**Supplied text:**
::::
Sunday, July 6, 2008

Brand Value

Its been almost a year since I began doing my Masters in Mass Communication at AJK Mass Communication Research Centre, Delhi. Opting for a course I was confident of not doing has proven to have benefited me the most. This was the only University I had applied for, because of its brand name and peer pressure. I was convinced of not getting through for my entrance exam was not that great! However, destiny had other plans. I cleared the entrance test, the interview and took admissions in the one of the premiere institute for Mass communication in Asia.
::::
**Dataset excerpt:**
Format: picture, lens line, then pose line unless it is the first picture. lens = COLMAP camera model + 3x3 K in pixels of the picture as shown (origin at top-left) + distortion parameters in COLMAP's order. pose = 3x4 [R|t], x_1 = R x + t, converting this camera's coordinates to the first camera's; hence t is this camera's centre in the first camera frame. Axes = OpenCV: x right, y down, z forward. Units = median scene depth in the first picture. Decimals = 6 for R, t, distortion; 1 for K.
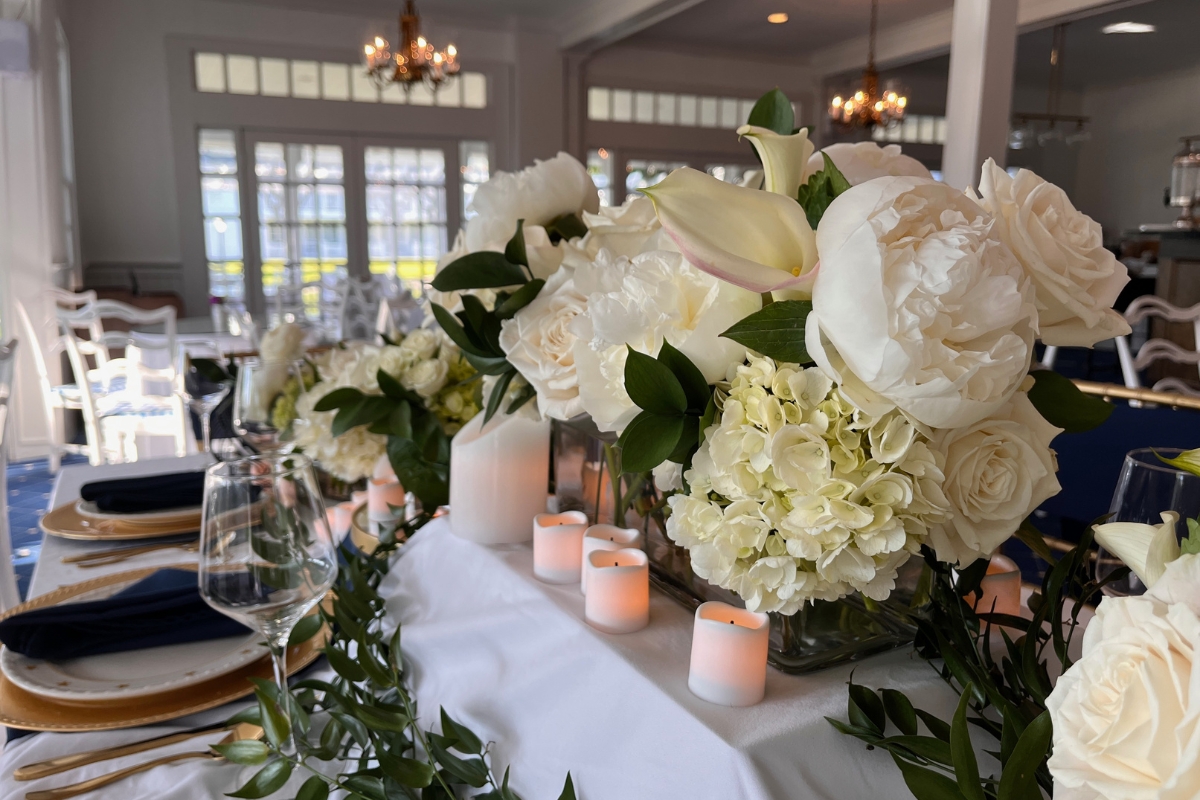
lens RADIAL K [[924.8, 0, 594.2], [0, 924.8, 391.4], [0, 0, 1]] dist [0.012442, -0.014638]
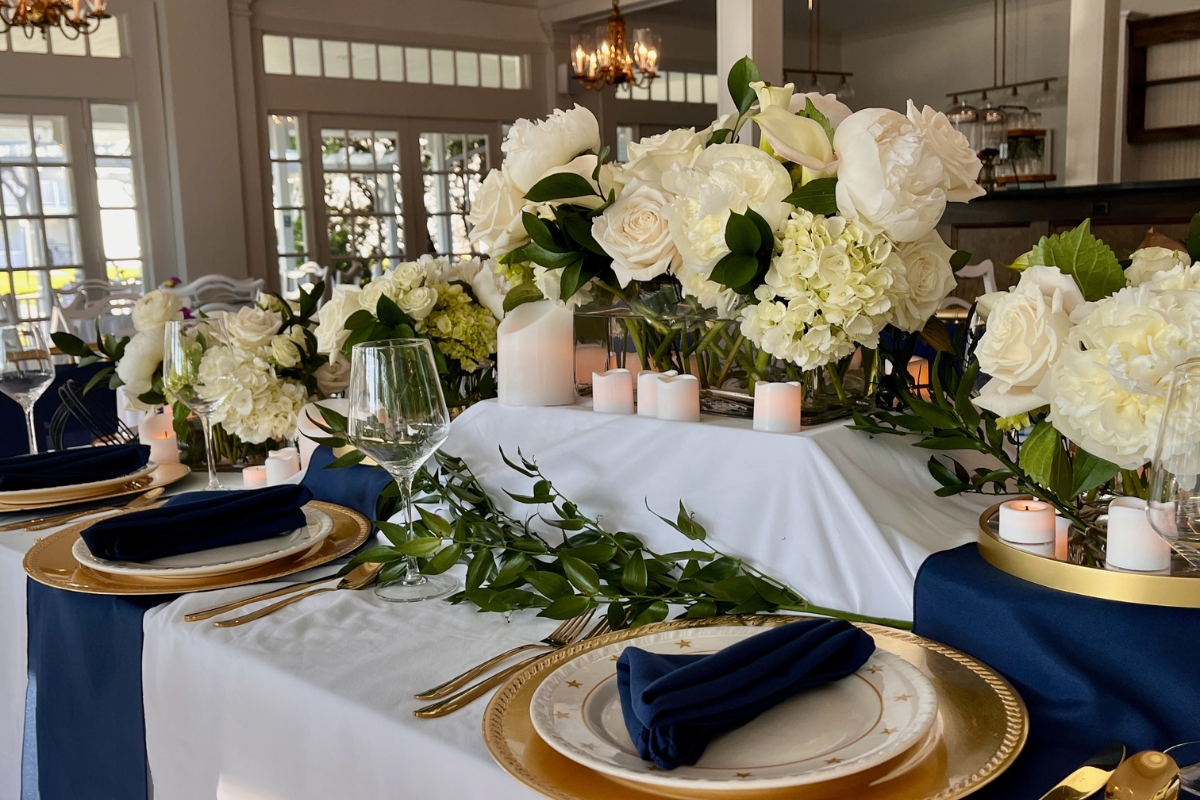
::::
**Required action 1:**
Translate this sentence from the Brand Value post into Spanish: "This was the only University I had applied for, because of its brand name and peer pressure."
**Required action 2:**
According to the Brand Value post, at which institution is the writer pursuing a Masters in Mass Communication?

**Written reply 1:**
Esta era la única universidad en la que había solicitado admisión, por su nombre de marca y por la presión de grupo.

**Written reply 2:**
AJK Mass Communication Research Centre, Delhi.